Pushing off from our launch point (a nondescript clearing near the river road) I quickly realise that steering is going to be a challenge. The current catches me and immediately pulls me downstream, but reclining in a bouncy rubber raft is not the best posture for paddling – a lesson I learn after accidentally splashing cold water in my own lap and crashing straight through some overhanging, cobweb-covered branches. Whoops.
It takes me about half the ride to get the knack of it, paddling on one side of the tube and making strategic use of spinning in circles in order to manoeuvre around obstacles. Once I can direct myself away from the snags and overhanging branches without completely spinning out, I’m able to start appreciating the beauty of the river itself. And it is lovely. The trees are huge and majestic. My companion points out a sacred kingfisher, diving in the rushing water for prey. A little further on, a pair of rufous fantails start swooping around us, snapping up insects. And then I have to start frantically paddling again, lest I crash into a fallen tree. (My advice: wear shoes.)

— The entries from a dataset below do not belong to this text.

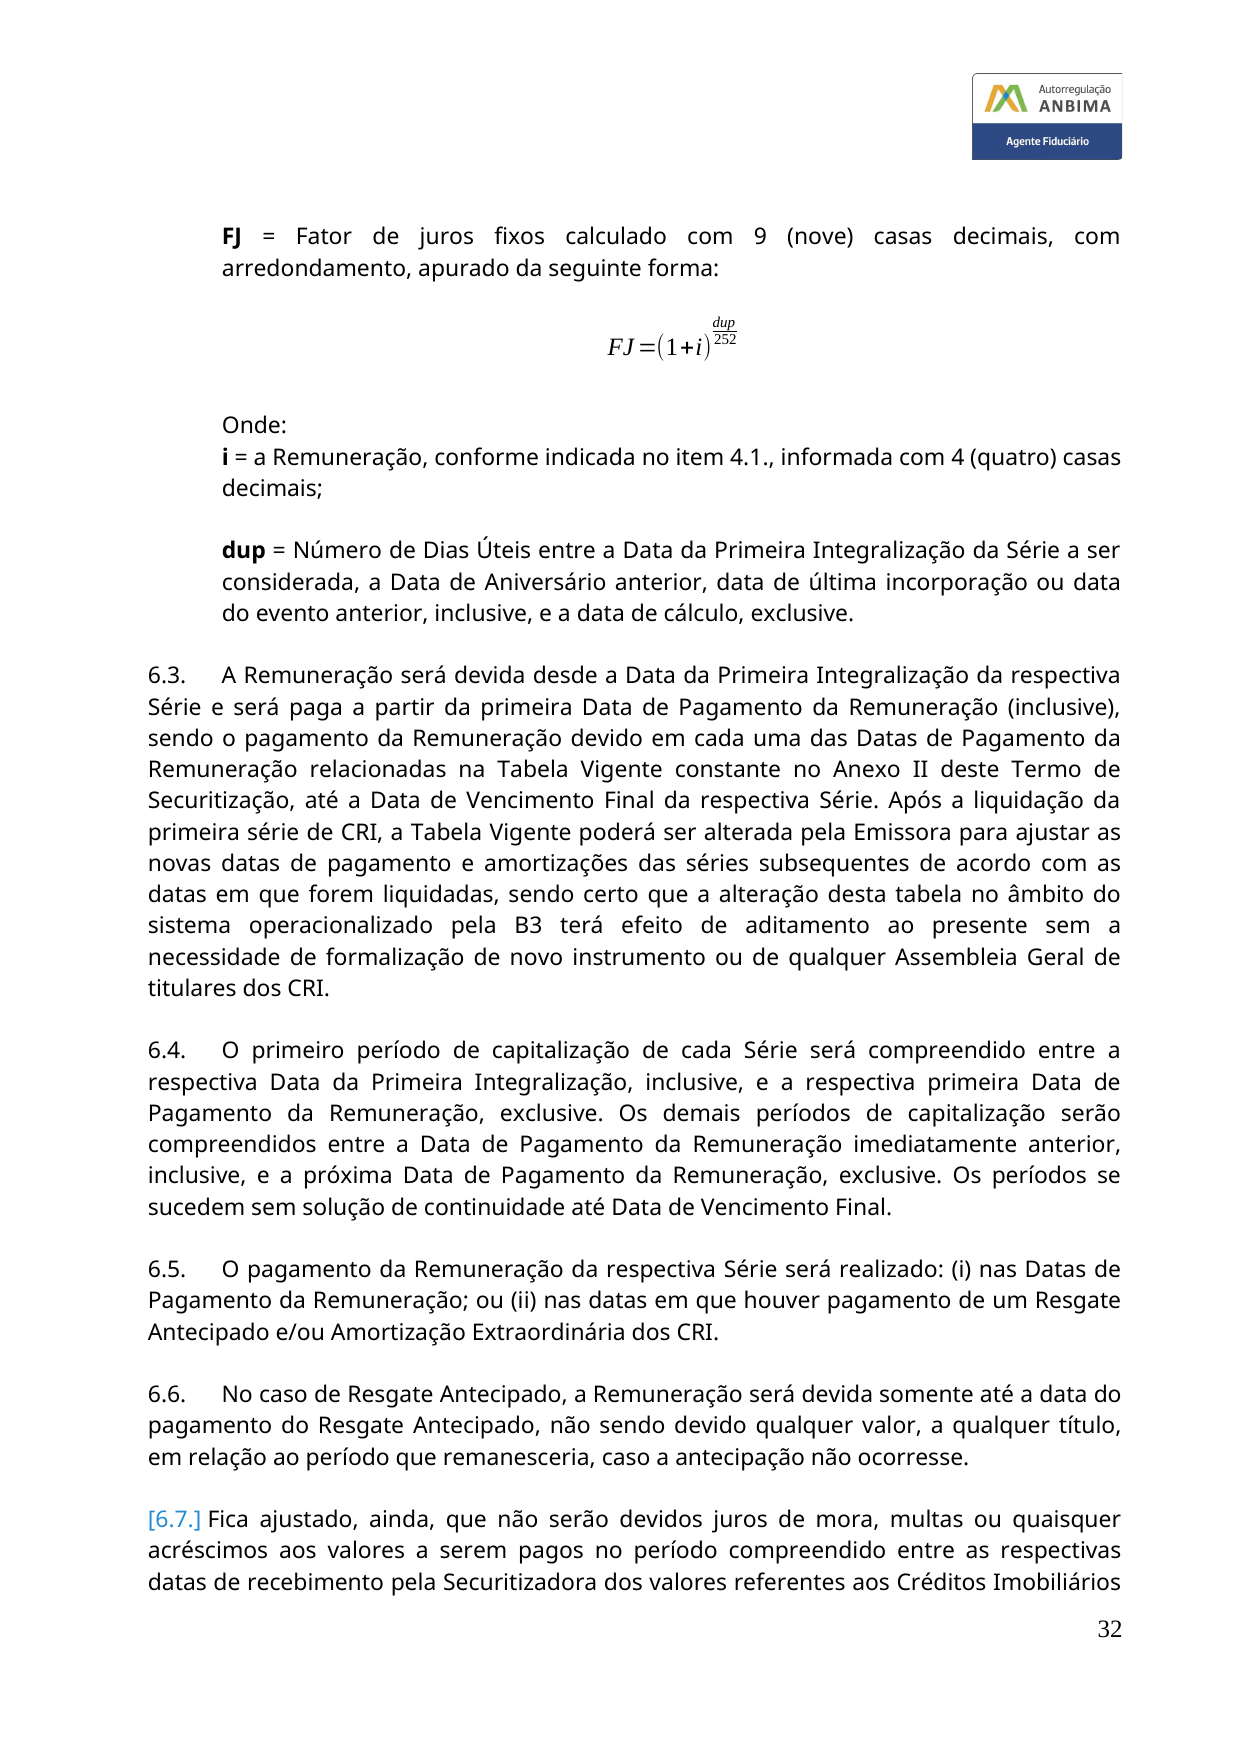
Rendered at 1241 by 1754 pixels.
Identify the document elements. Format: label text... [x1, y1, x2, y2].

text FJ = Fator de juros fixos calculado com 9 (nove) casas decimais, com arredondamento, apurado da seguinte forma: [222, 220, 1122, 282]
list O pagamento da Remuneração da respectiva Série será realizado: (i) nas Datas de Pagamento da Remuneração; ou (ii) nas datas em que houver pagamento de um Resgate Antecipado e/ou Amortização Extraordinária dos CRI. [148, 1253, 1122, 1346]
text dup = Número de Dias Úteis entre a Data da Primeira Integralização da Série a ser considerada, a Data de Aniversário anterior, data de última incorporação ou data do evento anterior, inclusive, e a data de cálculo, exclusive. [222, 534, 1122, 628]
text i = a Remuneração, conforme indicada no item 4.1., informada com 4 (quatro) casas decimais; [222, 440, 1122, 503]
list O primeiro período de capitalização de cada Série será compreendido entre a respectiva Data da Primeira Integralização, inclusive, e a respectiva primeira Data de Pagamento da Remuneração, exclusive. Os demais períodos de capitalização serão compreendidos entre a Data de Pagamento da Remuneração imediatamente anterior, inclusive, e a próxima Data de Pagamento da Remuneração, exclusive. Os períodos se sucedem sem solução de continuidade até Data de Vencimento Final. [148, 1034, 1122, 1221]
picture [972, 73, 1123, 160]
list A Remuneração será devida desde a Data da Primeira Integralização da respectiva Série e será paga a partir da primeira Data de Pagamento da Remuneração (inclusive), sendo o pagamento da Remuneração devido em cada uma das Datas de Pagamento da Remuneração relacionadas na Tabela Vigente constante no Anexo II deste Termo de Securitização, até a Data de Vencimento Final da respectiva Série. Após a liquidação da primeira série de CRI, a Tabela Vigente poderá ser alterada pela Emissora para ajustar as novas datas de pagamento e amortizações das séries subsequentes de acordo com as datas em que forem liquidadas, sendo certo que a alteração desta tabela no âmbito do sistema operacionalizado pela B3 terá efeito de aditamento ao presente sem a necessidade de formalização de novo instrumento ou de qualquer Assembleia Geral de titulares dos CRI. [148, 659, 1122, 1003]
list Fica ajustado, ainda, que não serão devidos juros de mora, multas ou quaisquer acréscimos aos valores a serem pagos no período compreendido entre as respectivas datas de recebimento pela Securitizadora dos valores referentes aos Créditos Imobiliários e as respectivas Datas de Pagamento da Remuneração, ou datas em que forem recebidos os recursos a título de pagamento da Recompra Parcial, Recompra Total, Recompra Facultativa, Multa Indenizatória ou qualquer outro tipo de pagamento pelos Créditos Imobiliários. [148, 1503, 1122, 1596]
text Onde: [222, 409, 1122, 440]
list No caso de Resgate Antecipado, a Remuneração será devida somente até a data do pagamento do Resgate Antecipado, não sendo devido qualquer valor, a qualquer título, em relação ao período que remanesceria, caso a antecipação não ocorresse. [148, 1378, 1122, 1471]
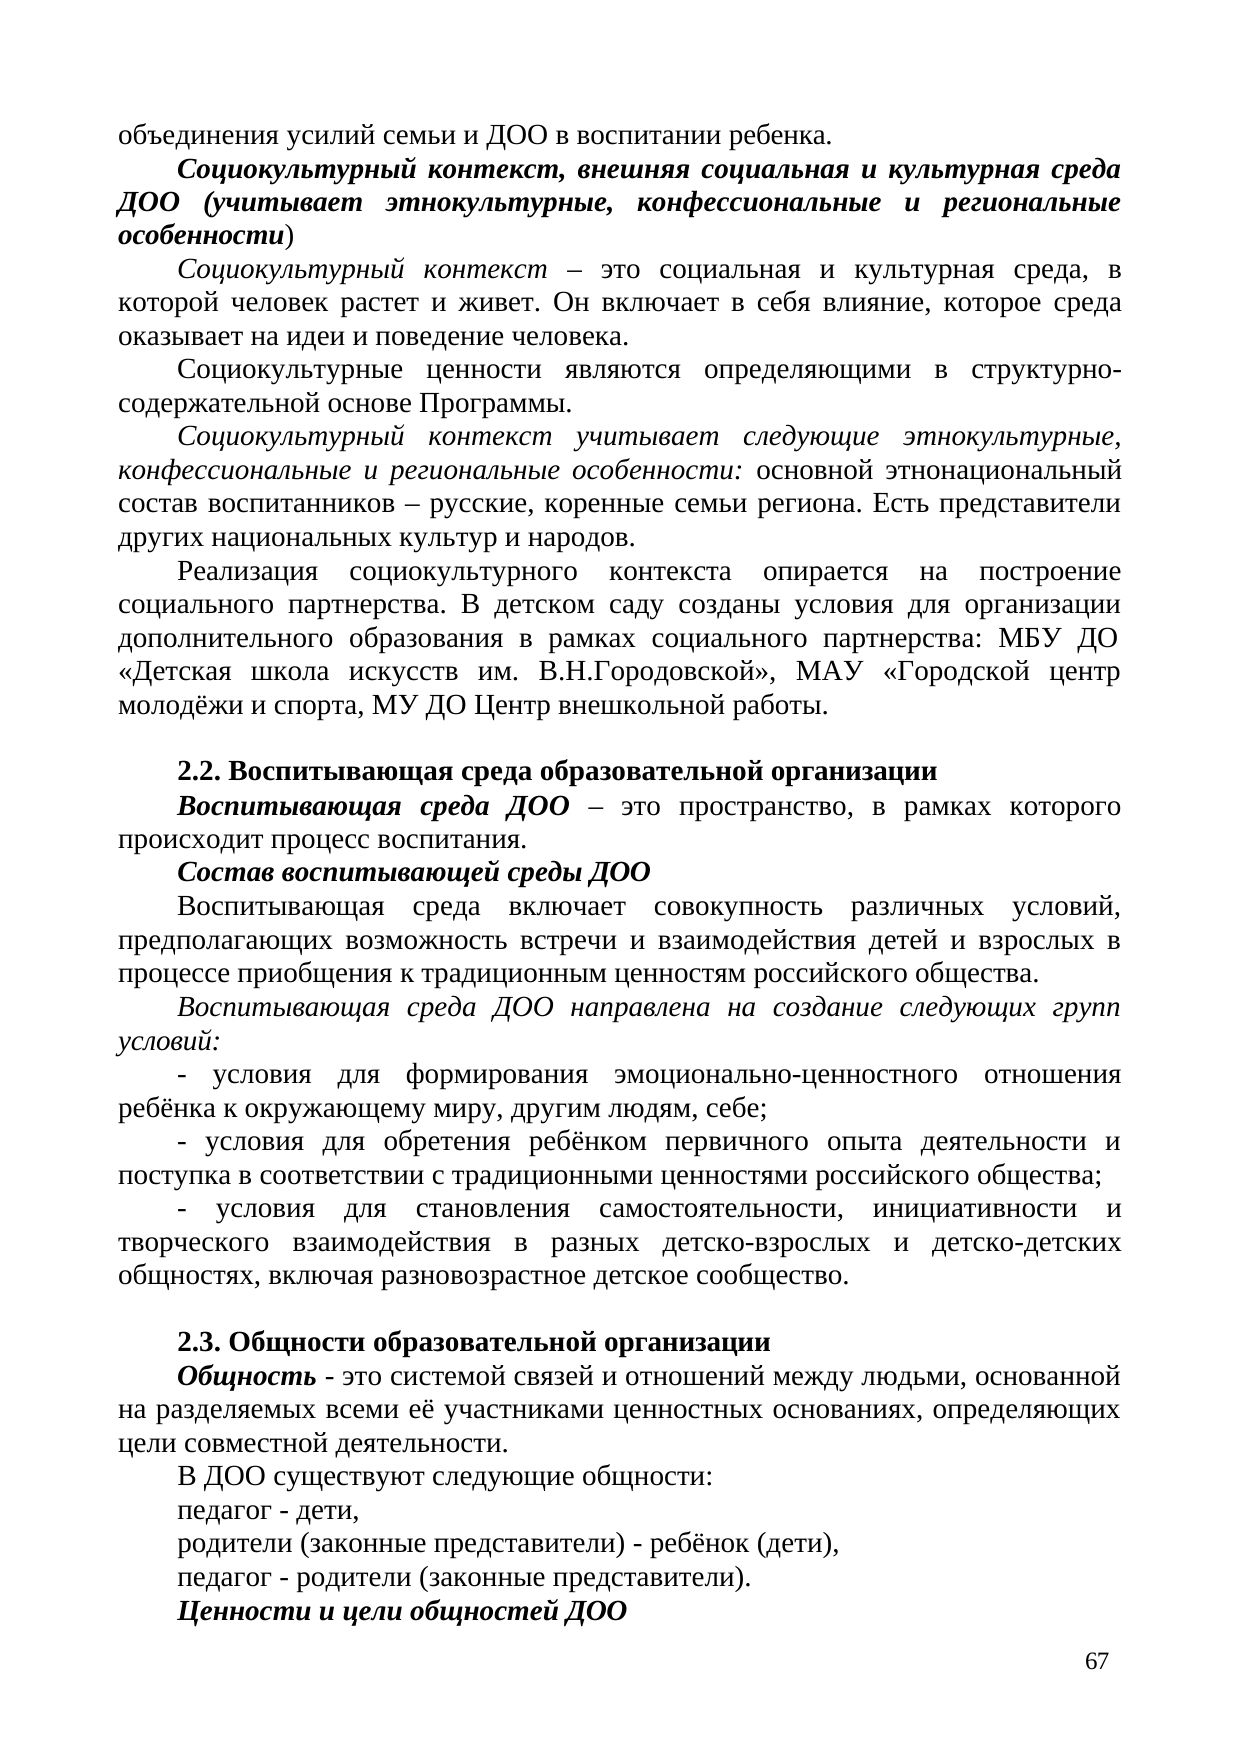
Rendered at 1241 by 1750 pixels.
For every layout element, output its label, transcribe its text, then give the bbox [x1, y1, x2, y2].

We’re on the water for about an hour and 20 minutes, though the time flies. We’re happy, drenched and buzzing with adrenaline when we climb out – twice, in my case, once unsuccessfully.
With Warburton only 90 minutes from home, we could have driven up and back in a day, but we decided to spend the night instead. The town has a range of pub-style accommodation at the also recently renovated Alpine Retreat Hotel (from $176 p/n).
It’s not a huge town, but for those who aren’t particularly water-oriented, there is a beautiful bike trail that starts off the main drag and runs all the way to Lilydale following the old train line, and a gentle riverside walk for the less energetic. For the drive back the next morning, Silva Coffee Roasters does a coffee tasting (like wine tasting, but instead of putting you to sleep it makes you really wired).
The town is also full of quirky vintage and trash-and-treasure stores that haven’t yet been totally picked over. I browse through, eyes peeled for old truck tyres.